Novel Assays to Address Translational Gaps in Treatment Development
Susan Koester, Ph.D.
Division of Neuroscience and Basic Behavioral Science
This initiative would address a translational gap in therapeutic discovery and development that exists between the preclinical screening pipeline and early experimental medicine studies in humans. NIMH continues to encourage research focused on developing, evaluating, and optimizing clinically meaningful and biologically-based measures of physiology or circuit activity that tap into functional domains to inform therapeutic development. Studies under this initiative would evaluate the alignment or divergence of measures from preclinical screening to healthy humans. Ideally, the initiative would encourage research that illuminates the types of preclinical data and approaches that may be useful (or not useful) in predicting effects of novel therapeutic candidates in humans based on biological conservation of signaling pathways and circuits. The initiative would also provide translational tools needed to test novel therapeutic targets or mechanisms in animals and in humans.
While NIMH efforts in clinical neuroscience emphasize biological mechanisms, preclinical studies have lagged in adopting this approach within the early-stage therapeutic development pipeline, relying on measures that have little or untested value for assessing the effects of novel treatments on biological targets, circuits, or domains of function in human subjects. The goal of this initiative is to continue supporting the development of assays to address translational gaps in treatment development for mental disorders. Assay development efforts will focus on quantitative, non-invasive measures of physiology/circuit activity that are relevant to domains of function (e.g., working memory, attention, anhedonia) that are potential treatment targets. The initiative would support partnerships among basic and clinical neuroscientists who are committed to advancing the discovery of translational physiological measures across preclinical development and into humans as tools for target validation and therapeutic development.

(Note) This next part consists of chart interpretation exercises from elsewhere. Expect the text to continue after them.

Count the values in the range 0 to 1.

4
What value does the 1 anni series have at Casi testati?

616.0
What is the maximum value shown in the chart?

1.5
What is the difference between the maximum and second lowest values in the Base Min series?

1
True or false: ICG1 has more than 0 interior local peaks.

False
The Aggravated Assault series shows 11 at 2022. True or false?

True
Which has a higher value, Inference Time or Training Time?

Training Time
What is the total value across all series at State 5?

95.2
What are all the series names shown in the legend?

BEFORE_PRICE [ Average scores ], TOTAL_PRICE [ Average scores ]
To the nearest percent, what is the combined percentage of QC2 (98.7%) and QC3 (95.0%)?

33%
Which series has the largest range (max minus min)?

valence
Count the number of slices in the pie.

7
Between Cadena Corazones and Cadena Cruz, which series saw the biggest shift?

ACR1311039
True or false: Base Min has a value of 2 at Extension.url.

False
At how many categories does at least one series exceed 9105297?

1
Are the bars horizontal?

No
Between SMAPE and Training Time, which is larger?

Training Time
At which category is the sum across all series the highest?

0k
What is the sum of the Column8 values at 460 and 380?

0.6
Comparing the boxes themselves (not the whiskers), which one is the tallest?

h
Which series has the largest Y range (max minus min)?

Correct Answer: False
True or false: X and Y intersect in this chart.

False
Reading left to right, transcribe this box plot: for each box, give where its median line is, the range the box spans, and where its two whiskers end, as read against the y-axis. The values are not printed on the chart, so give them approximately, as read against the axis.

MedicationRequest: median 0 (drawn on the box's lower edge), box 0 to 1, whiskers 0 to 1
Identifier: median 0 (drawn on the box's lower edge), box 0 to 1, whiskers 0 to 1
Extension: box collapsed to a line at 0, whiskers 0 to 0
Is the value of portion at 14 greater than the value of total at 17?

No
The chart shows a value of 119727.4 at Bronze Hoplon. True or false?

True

Expected outcomes include the identification of tractable measures for further development as tools for assessing the biology of the therapeutic target or approach in preclinical and early phase clinical studies. Data will also identify measures demonstrating differences in performance between preclinical species and humans, thus establishing a firm basis for limiting speculative extrapolations of preclinical findings. Although only studies in preclinical species and in healthy humans would be supported by this initiative, the emphasis is on developing measures that will ultimately be useful in selection or evaluation of novel therapeutic mechanisms in patients with mental disorders.